Этим я и занимаюсь. Десяток зрителей, сотни — я выхожу на сцену и наслаждаюсь моментом. Чаще всего представления проходят хорошо. Обычно все остаются довольны. А иной раз, неизвестно по какой причине — то ли я вхожу в раж, то ли публика настраивается на мою волну, а может, и то, и другое, и еще тысяча причин, начиная с того, что где-то в Китае вспорхнула бабочка, — иной раз я бываю в ударе. По-настоящему в ударе. Мои шутки так же остры, а следующий за ними смех так же оглушителен, как в ту пору, когда я выступал в «Сэндз», в «Копе» или в «Сайрос». Случается, я произношу остроту, а потом, как бывало раньше, мне приходится замолкать, стоять и ждать, пока публика не прекратит хохотать и корчиться от смеха. И вместе с их хохотом и аплодисментами…

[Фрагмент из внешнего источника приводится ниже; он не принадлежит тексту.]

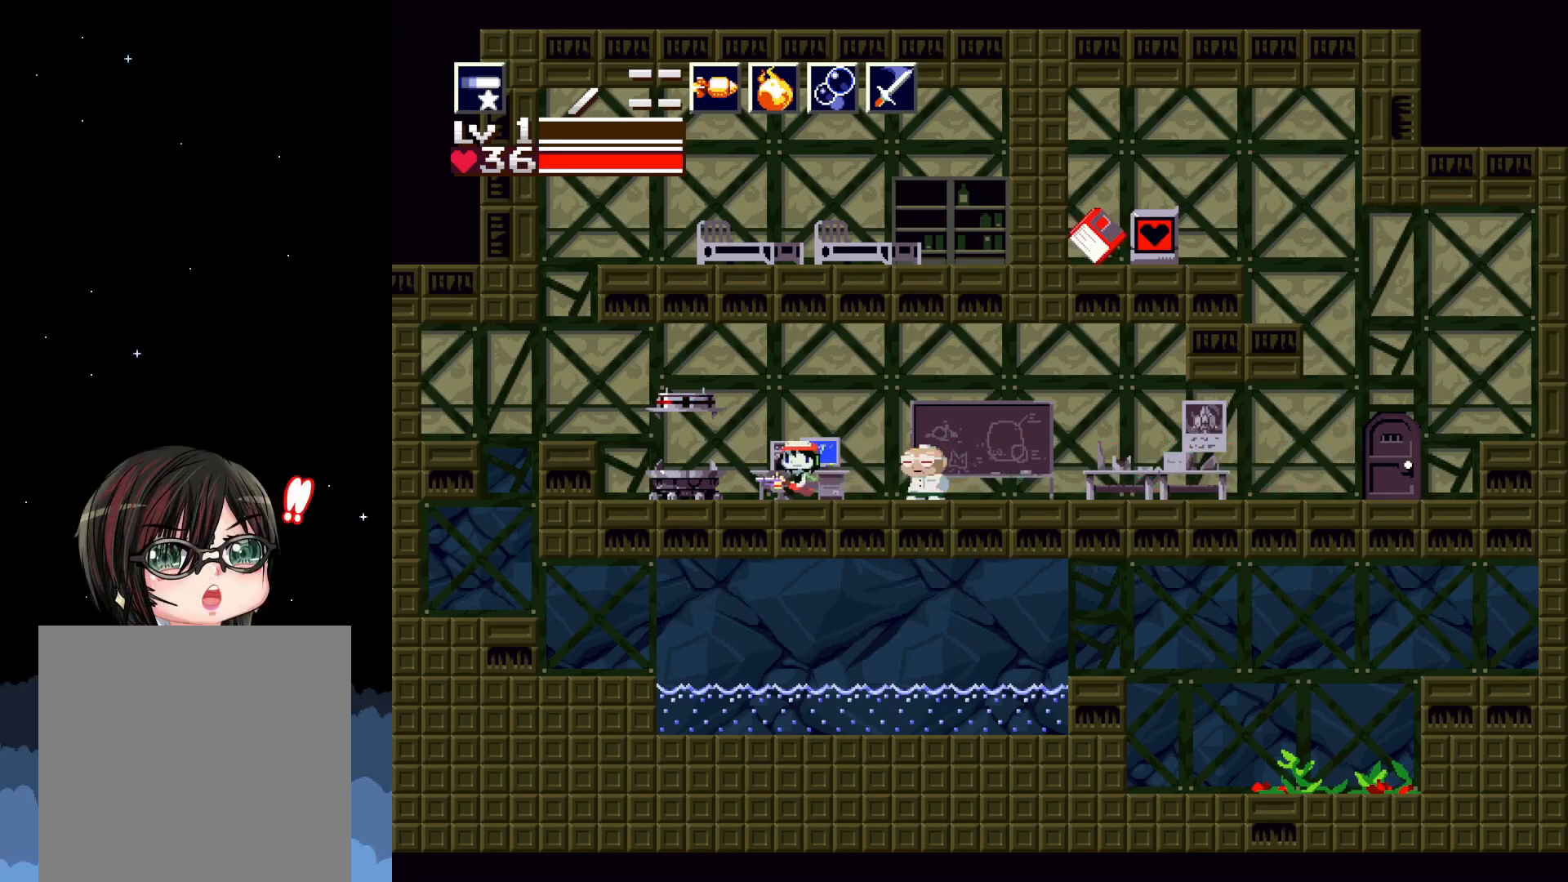
{"buttons": [], "events": [[133, "DPAD_LEFT", "up"], [250, "DPAD_LEFT", "down"], [433, "DPAD_LEFT", "up"]]}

Вы, пожалуй, скажете, что я впадаю в банальность. Скажете, что я всего-навсего сентиментальный старый осел. В свое время как только меня не называли, так что, если хочется, обзывайте меня как угодно. Мне не жалко. Но внезапно, среди хохота и аплодисментов, я различаю голос моей матери, которая обращается ко мне, как будто стоит тут же, поблизости: «Ты — необыкновенный, Джеки Манн. И не слушай тех, кто считает по-другому».

Может быть, с возрастом я просто стал более доволен собой, но, переборов все эти годы, я окончательно начинаю верить тому, что говорит мне этот голос.